The DDRC-22A and DDRC-22D both ship with a hi-res audio processor unit, software, and a UMIK-1 microphone (with calibration file). Owners simply plug the USB UMIK-1 microphone into a computer and perform multipoint measurements (MiniDSP currently only supports Windows based systems, Vista SP1/ XP pro SP2/Win7/Win8; Intel Pentium III or later processor, AMD Athlon XP or later). Independent corrections for both time and frequency domains can be performed (10Hz-20,000kHz) and loaded into the 22A or 22D audio processor resulting in a full, rich, and focused sound. Users can preset up to four different filters.

The processor units are both small (1.6”H X 8.4”W X 7.9”D) making for easy integration into most system setups. The rear of the units feature a 5VDC power and USB 2.0 inputs, and either XLR analog audio inputs/outputs (DDRC-22A) or SPDIF, TOSLINK optical and AES-EBU digital inputs/outputs. The front of the units have a rotary/push encoder, a filter set indicator (filters 1-4), and (for the digital version) a digital input indicator light. An included remote control allows for real-time switching between preloaded room correction filters.

**Data block**.
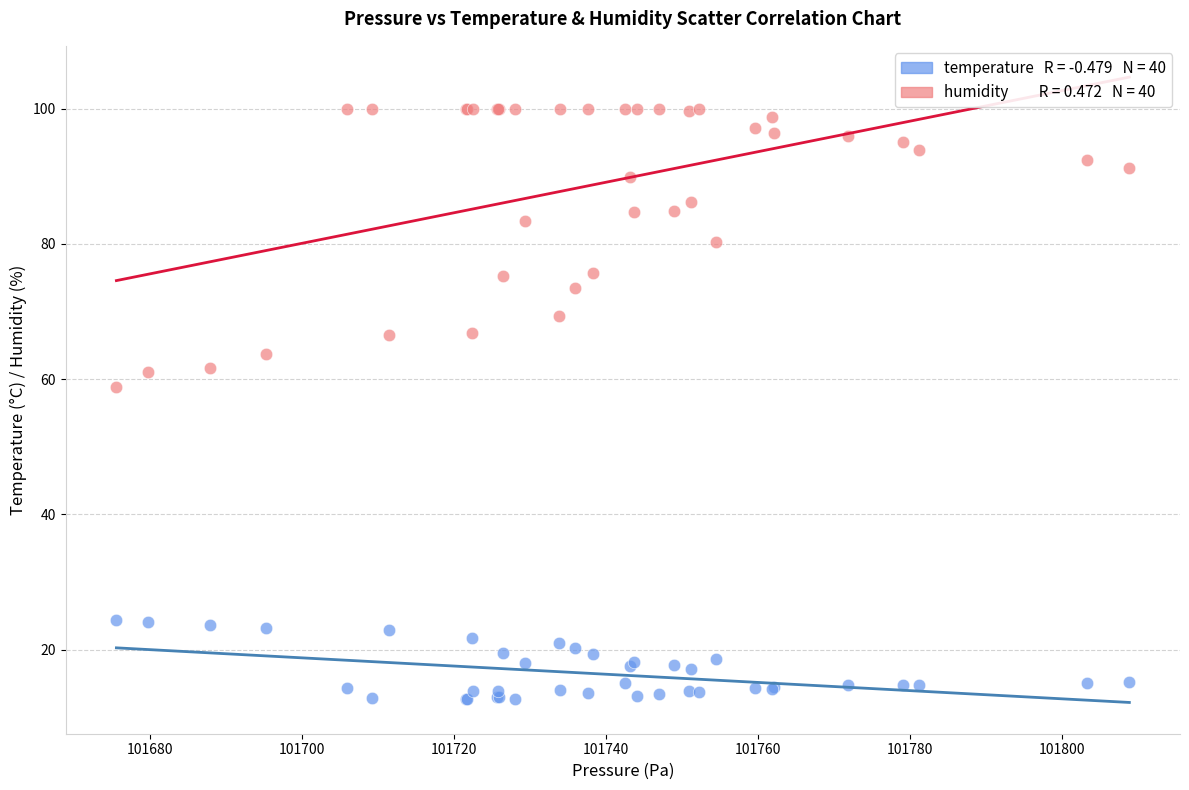

Across all series, what Y value is closest to 56?

58.9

**What you will do**.
• a. Answer these from the passage on the DDRC-22A and DDRC-22D:
(i) Which microphone ships with both units?
(ii) Up to how many different filters can users preset?
(iii) What does the included remote control allow?
• b. Carry on the passage about the DDRC-22A and DDRC-22D processors from its final sentence.
The material isn't needed here.

**Answers to the tasks**.
• a.
(i) The UMIK-1 microphone, with calibration file.
(ii) Four.
(iii) Real-time switching between preloaded room correction filters.

• b.
"It has been exciting to collaborate with miniDSP on this new product series," says Mathias Johansson, CEO of Dirac Research. "We saw a great match with miniDSP given their rapid innovation and commitment to providing audio enthusiasts with the latest technologies to enable excellent sound.”

The DDRC-22A and DDRC-22D are priced at $899 for full kits that include a UMIK-1 microphone. Users that already own a UMIK-1 have the option of purchasing a software/processor package for $824. For more information, or to order, visit MiniDSP.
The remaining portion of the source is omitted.